## ABOUT THIS EXERCISE
Copy exactly, please, the line that has "right shoulder: (396, 756)" in it along with every line after it to the end of the listing.

---- SUPPLIED RECORDS

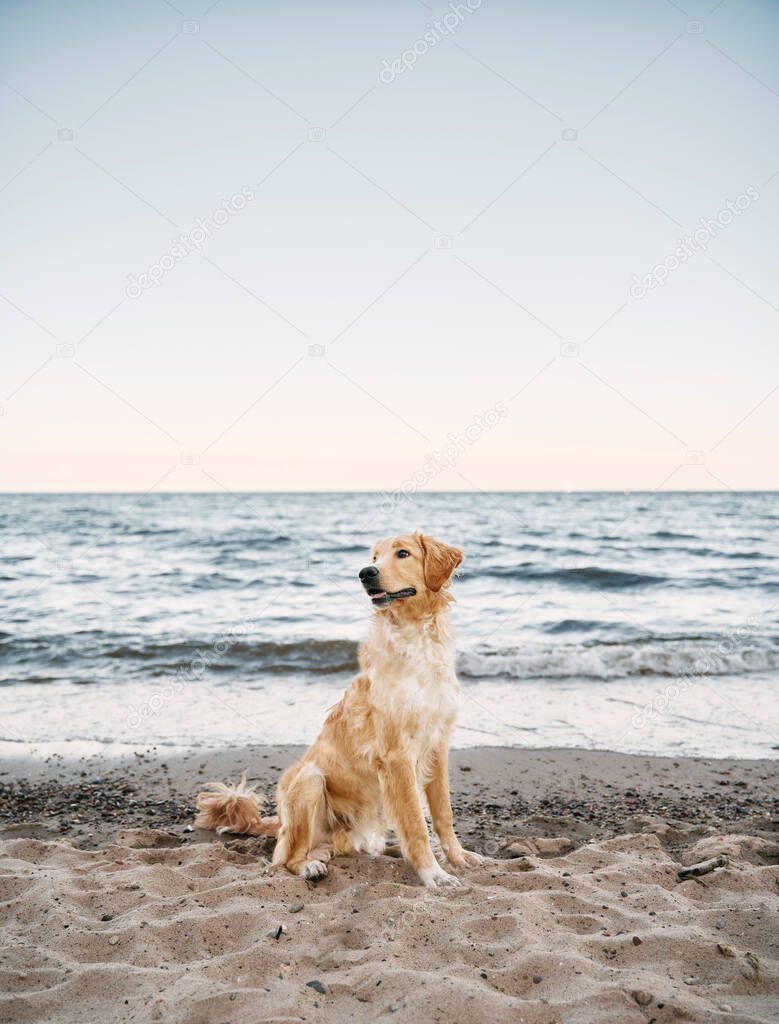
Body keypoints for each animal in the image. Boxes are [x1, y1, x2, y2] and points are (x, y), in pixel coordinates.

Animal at [194, 536, 481, 888]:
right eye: (374, 557)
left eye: (403, 553)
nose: (365, 572)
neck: (416, 639)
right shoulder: (396, 756)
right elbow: (415, 824)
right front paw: (433, 874)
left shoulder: (437, 746)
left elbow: (442, 815)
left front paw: (458, 858)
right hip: (310, 780)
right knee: (288, 858)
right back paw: (309, 867)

--------

## EXERCISE RESPONSE
right shoulder: (396, 756)
right elbow: (415, 824)
right front paw: (433, 874)
left shoulder: (437, 746)
left elbow: (442, 815)
left front paw: (458, 858)
right hip: (310, 780)
right knee: (288, 858)
right back paw: (309, 867)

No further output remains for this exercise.